I received a few Hoya close-up lenses a few days ago and haven’t had a chance to really go outside to play with them. That is, until yesterday.
The conditions were just okay. While I had a nice amount of light, there was a small breeze, which makes close-up photography quite difficult. Also, what I was taking photos of were close to the ground, rendering my SLIK PRO 700DX Professional Tripod unusable. This tripod is just too tall. I’m not sure it would have been much help anyway – because of that breeze.
I was quite surprised at the difficulty of attempting this type of photography. When stacking the +1, +2 and +4 magnification filters on top of my Canon 18-135mm kit lens, the depth of field became extremely shallow. When I say shallow, I mean shallow – which I will exhibit in the following photographs. Also, auto-focus is pretty much useless while using these filters, so I had to manually focus the lens.
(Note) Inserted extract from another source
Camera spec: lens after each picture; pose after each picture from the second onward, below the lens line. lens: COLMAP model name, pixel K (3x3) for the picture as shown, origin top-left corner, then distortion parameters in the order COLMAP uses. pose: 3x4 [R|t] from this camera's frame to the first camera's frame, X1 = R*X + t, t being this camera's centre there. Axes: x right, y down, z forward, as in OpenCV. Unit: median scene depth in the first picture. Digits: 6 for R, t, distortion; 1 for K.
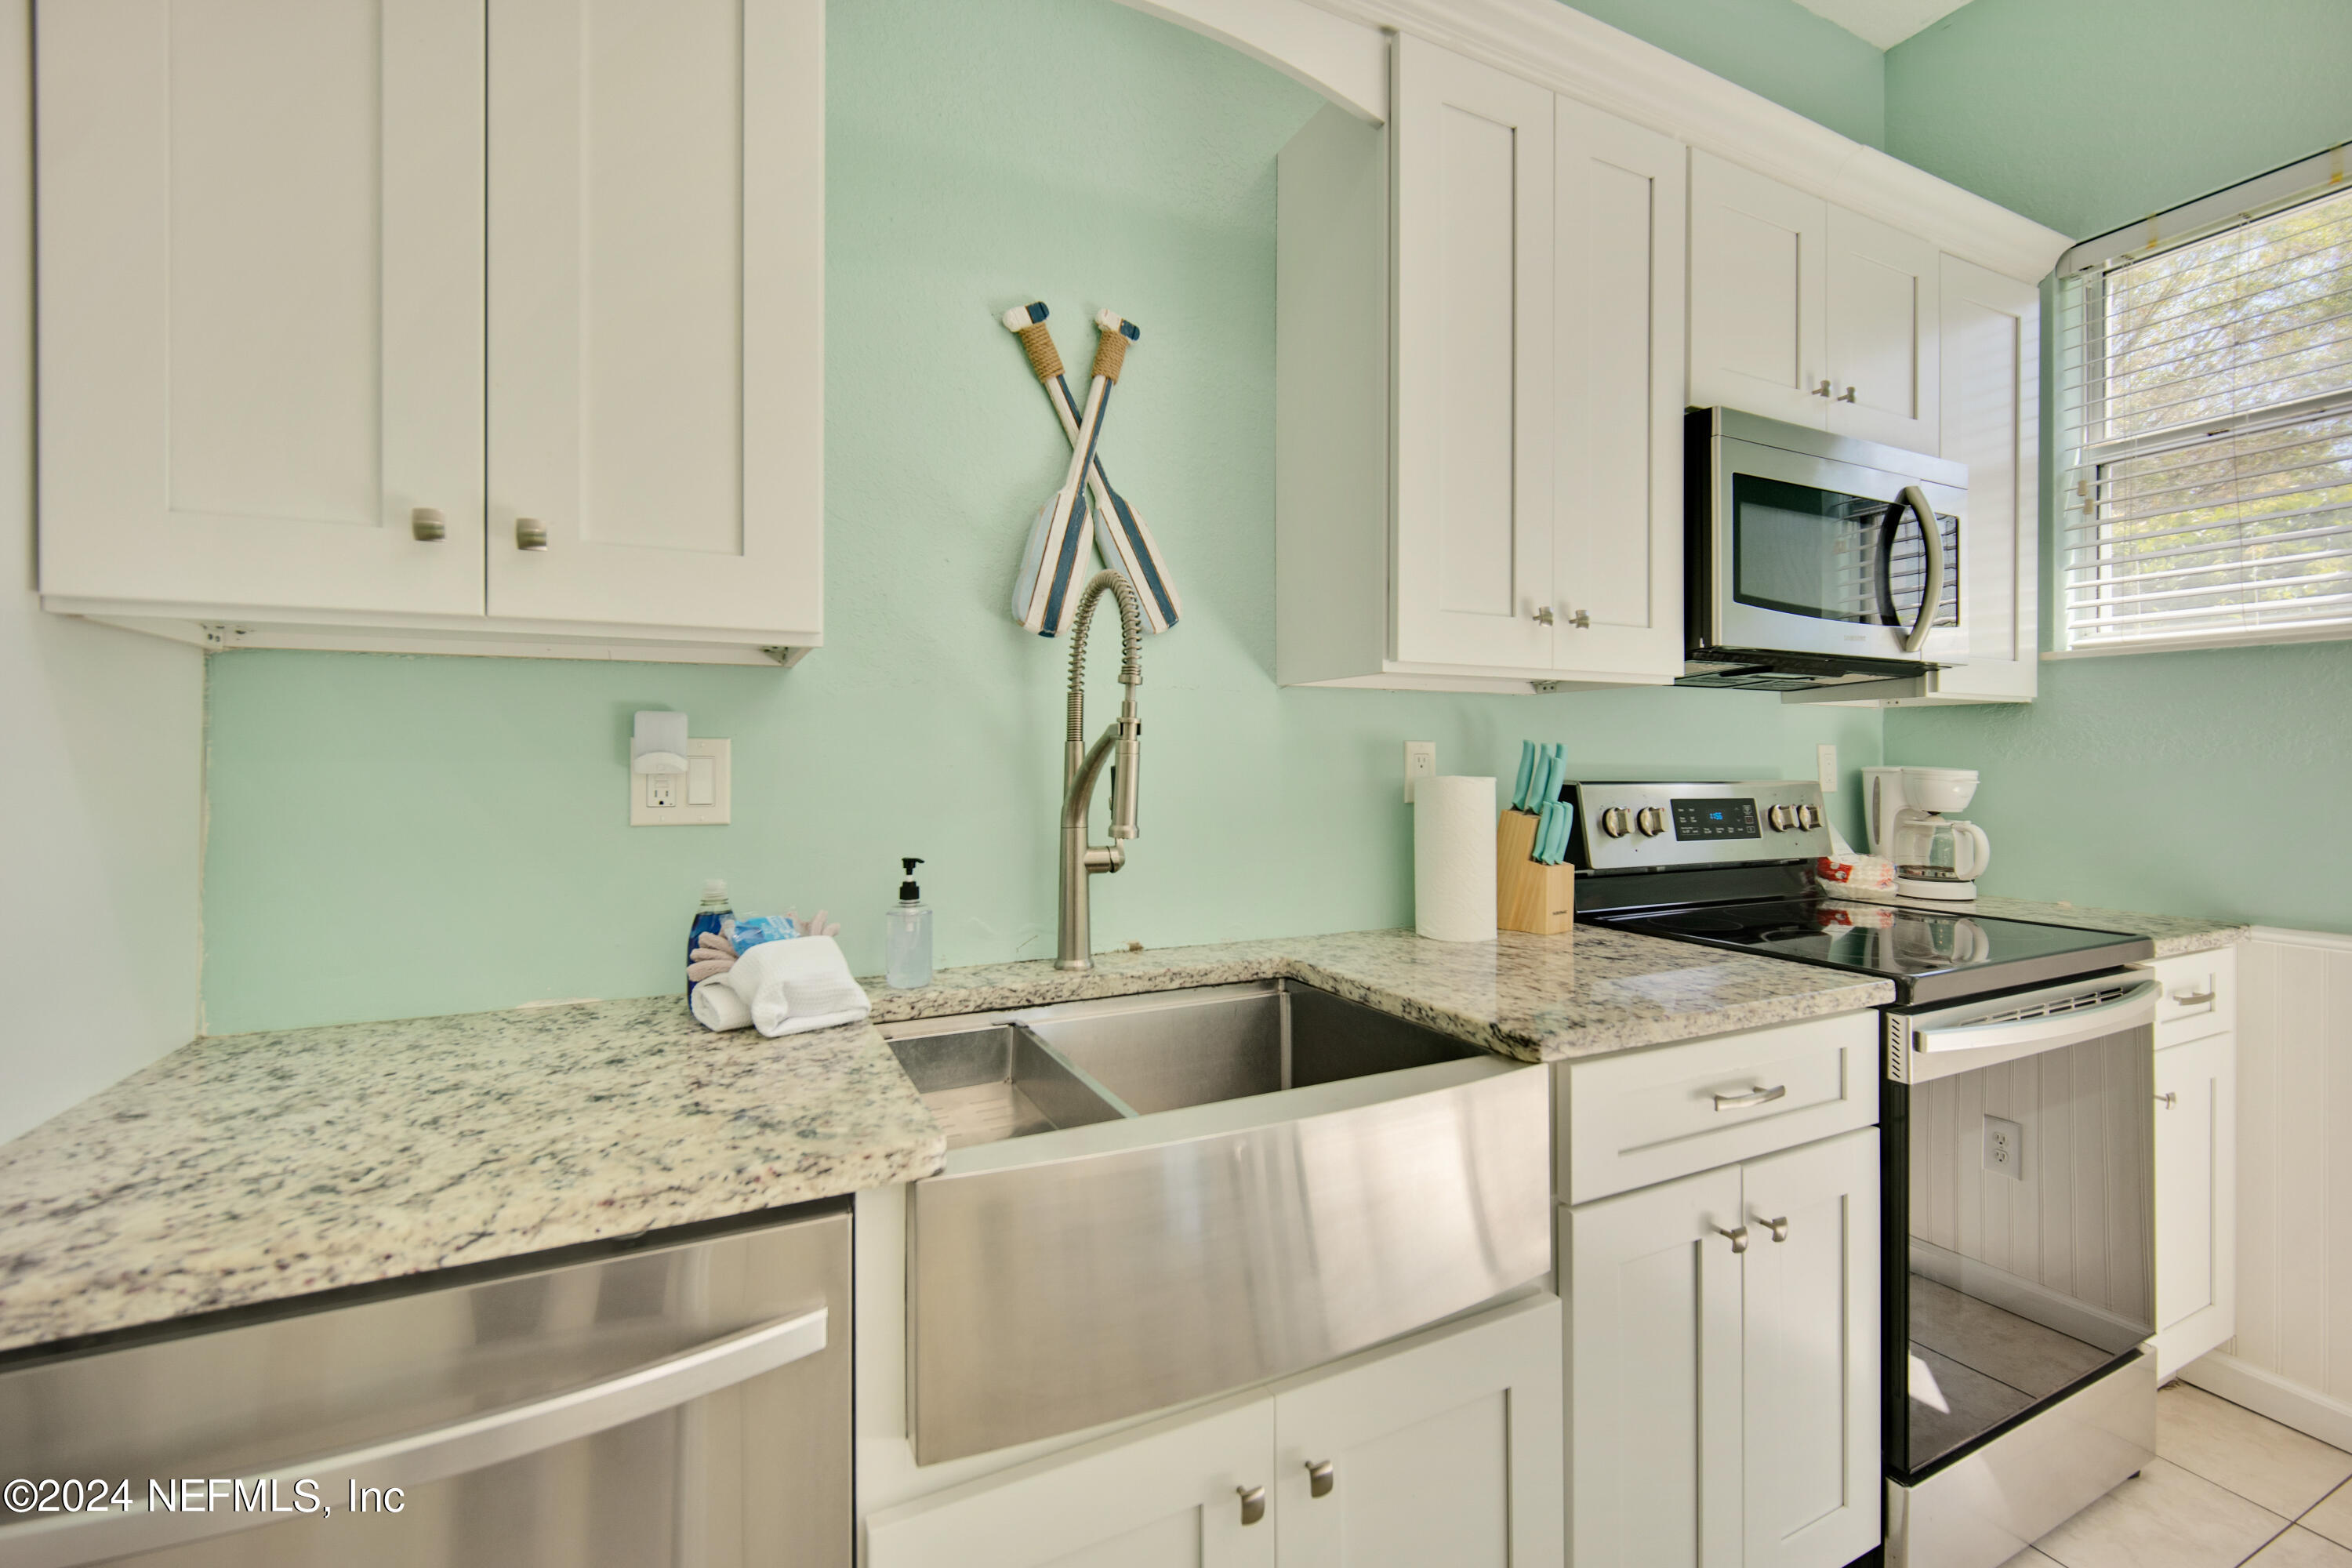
lens RADIAL K [[999.5, 0, 1176.7], [0, 999.5, 762.1], [0, 0, 1]] dist [-0.002204, 0.000197]
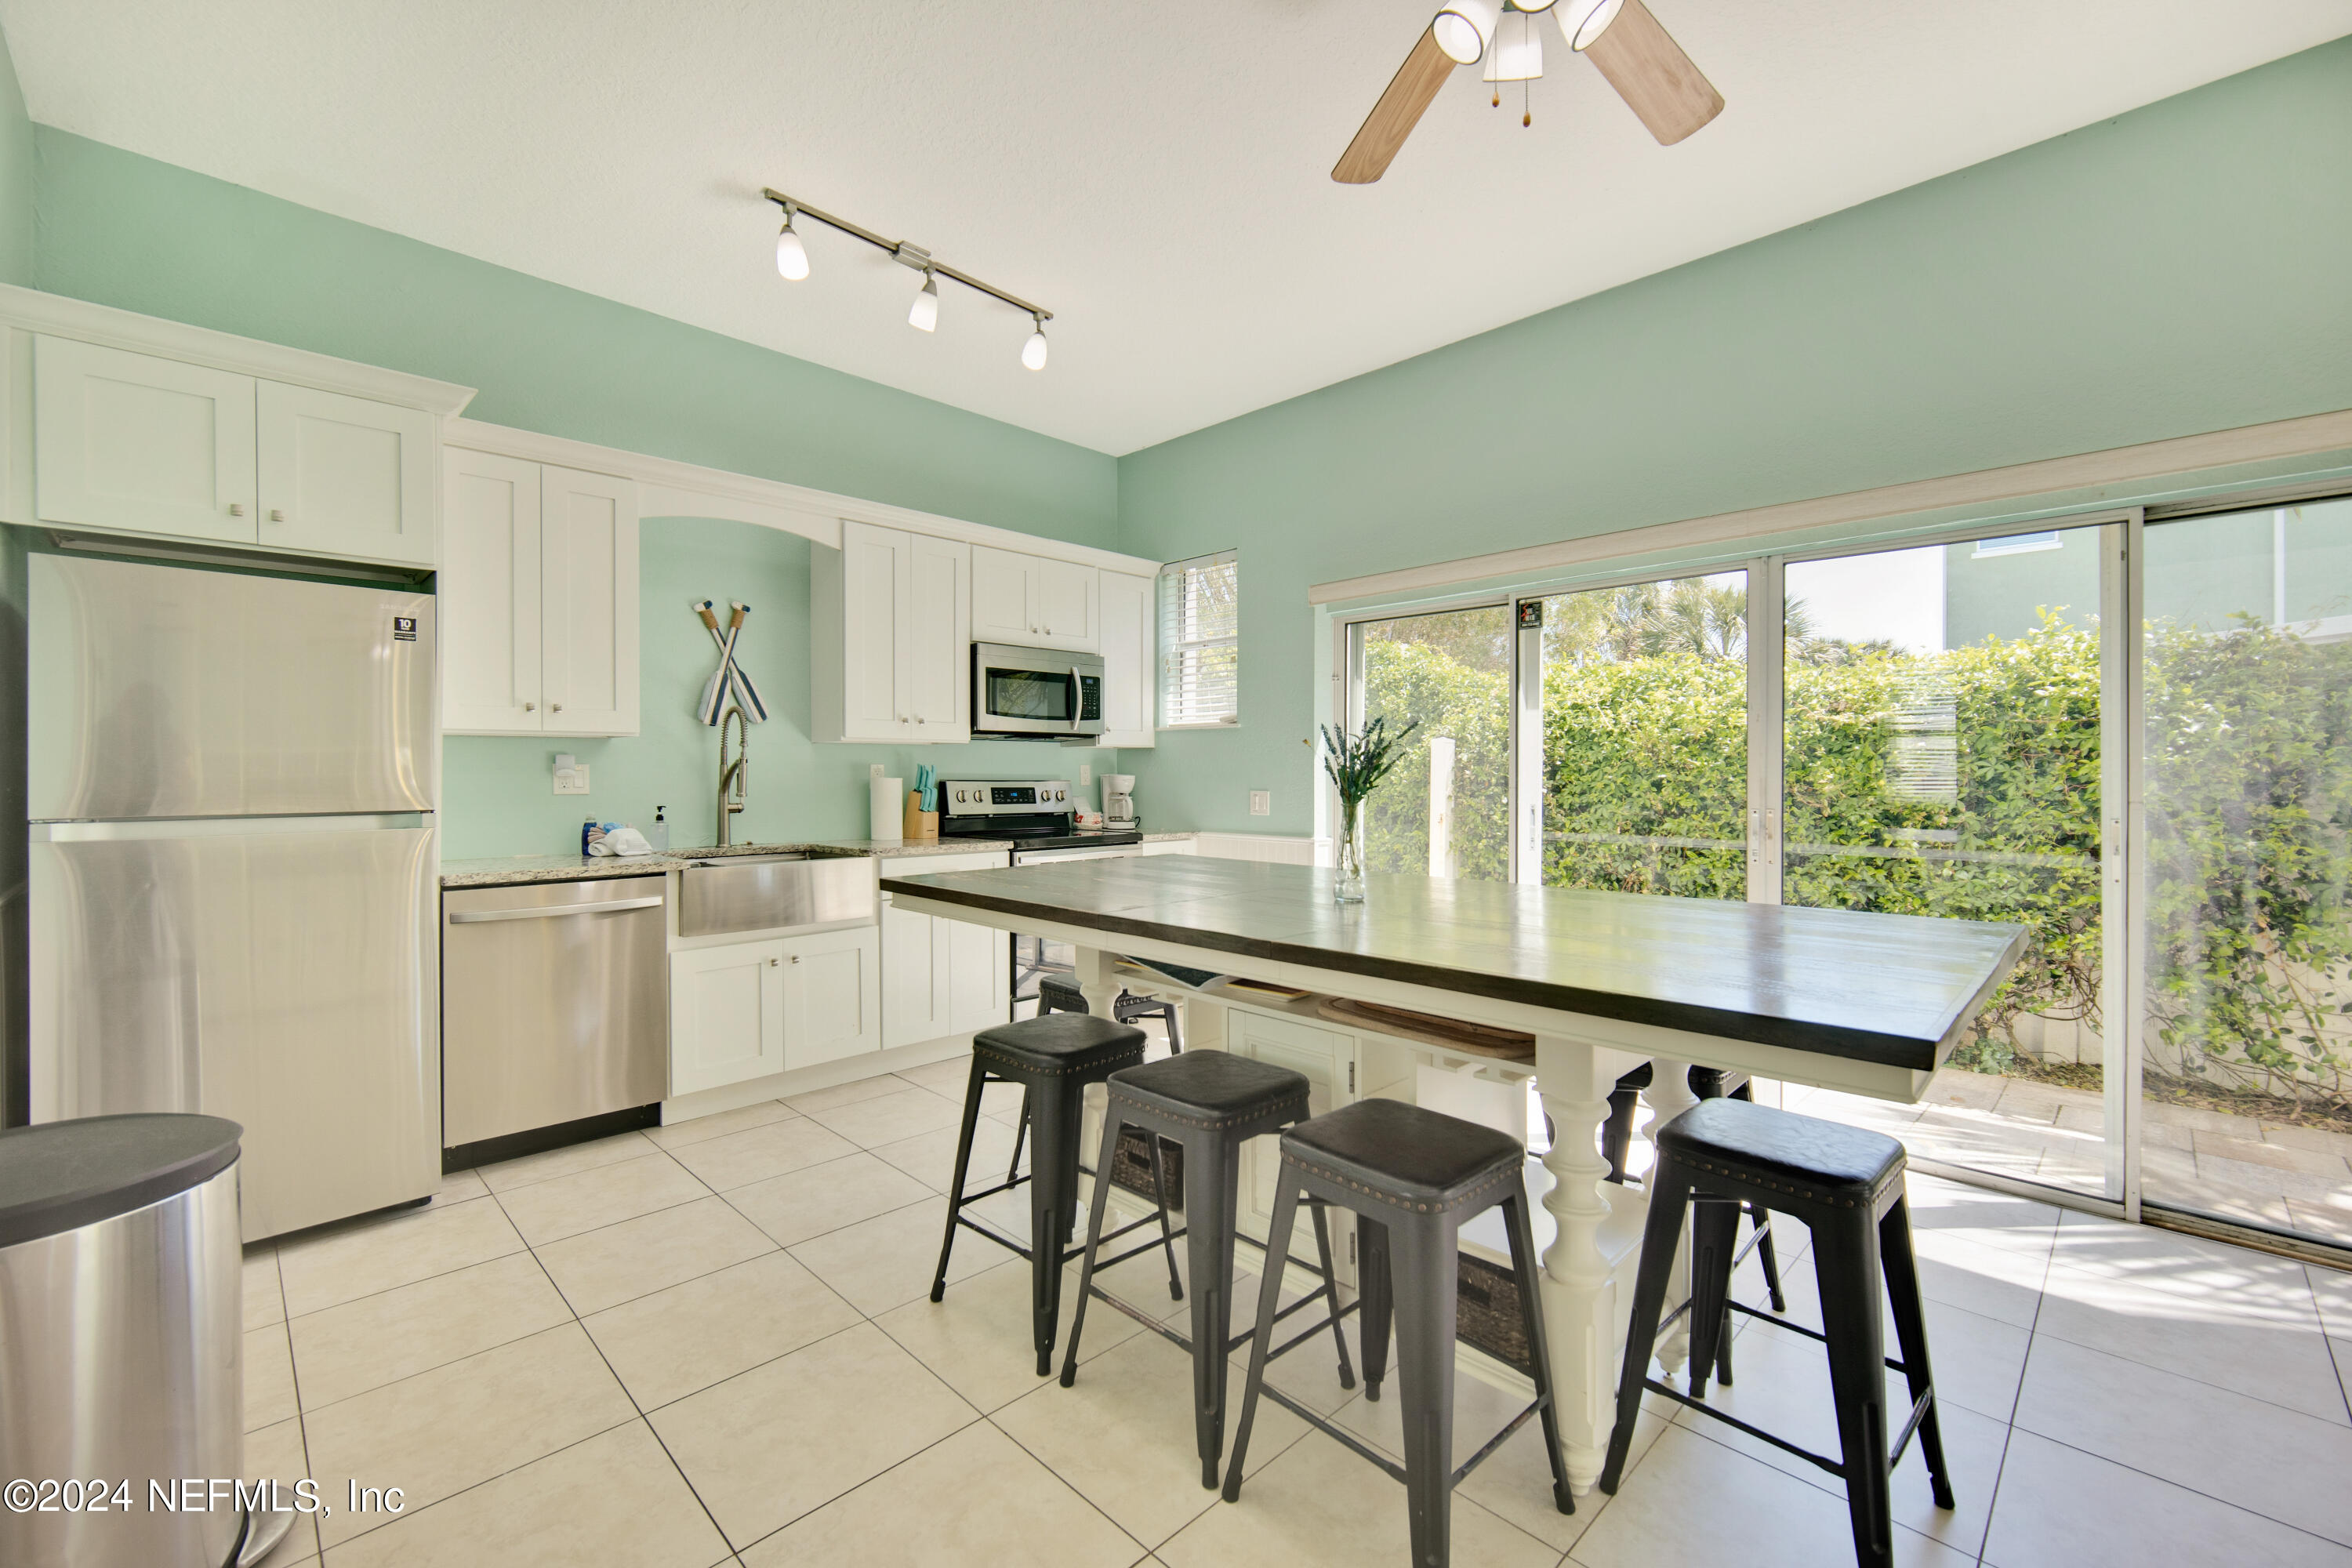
lens RADIAL K [[999.5, 0, 1187.6], [0, 999.5, 776.2], [0, 0, 1]] dist [-0.002204, 0.000197]
pose [[0.945124, -0.003359, 0.326695, 0.197441], [0.003823, 0.999992, -0.000777, 0.017528], [-0.326689, 0.001983, 0.945130, -1.928608]]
With any type of movement of the subject, the photos were susceptible to slight blur and lack of focus.
I also learned that if I am to attempt this type of photography in the future, I am going to need a few things. First, I’ll need a remote shutter release. This will reduce the slight blur caused by the hand movement of pushing the shutter control on the camera. Even that can make a difference in macro photography. Second, I’ll need an external flash. When photographing very close to subjects, light is important. The camera needs to focus on the intricacies of what’s available and if there isn’t enough light, as I discovered in a few of my discarded photos, you’ll notice it in the final product. Third, I’ll need to use a tripod and stage my subjects. Hand holding a camera and trying to take pictures of a moving target is nearly impossible. That is, if you want nice pictures.
Anyway, here are a few first attempts at macro photography with my Canon T3i. Please comment if you wish to discuss.
The first three photos are of a Purple Columbine cluster I found near some pavement. Early Spring offers many great opportunities to photograph budding flowers. The subject was approximately one and a half feet off the ground and easily swayed in the breeze. As you can see, if I had some diffused light, I may have been able to take advantage of the inside of the flower. But since I didn’t use any flash at all, this was the result. I am somewhat pleased because without the flash, I was able to take advantage of the natural sunlight in such a way to give an artistic feel. If you look closely at these photographs, you’ll notice a very slight amount of blur on the hairs of the petals of the flowers. I attribute this to the movement and hand shake.
While sitting on the pavement taking photos of the Purple Columbine, a small jumping spider decided to land on my jeans. It was quite the active insect, so it was difficult to qualify as truly my first live close-up. I took advantage of the opportunity anyway and began aggressively snapping away. I took about fifteen shots of this spider and virtually none came out worthy of posting here. I did want to share with you the best of my effort though because it may exemplify the difficulty of doing something like this as well as the extreme shallow depth of field while using magnification lenses.
After the excitement of taking a few photos of my first live object, I became caught up in the moment. I began searching for more living beings and found a spider in a garage window, which proved to be more difficult than expected. The spider was situated higher than my head, which forced me to hold the camera up – causing hand shake. Also, the light was behind the spider, which basically caused a silhouette effect. I wasn’t able to capture detail past the hair on the spider’s legs. I would have liked to use my tripod while taking these photos, but there were a few garage items blocking my access. In order to focus in on what I was taking photos of, I needed to be not more than approximately one foot away. The tripod wouldn’t have been effective in this instance.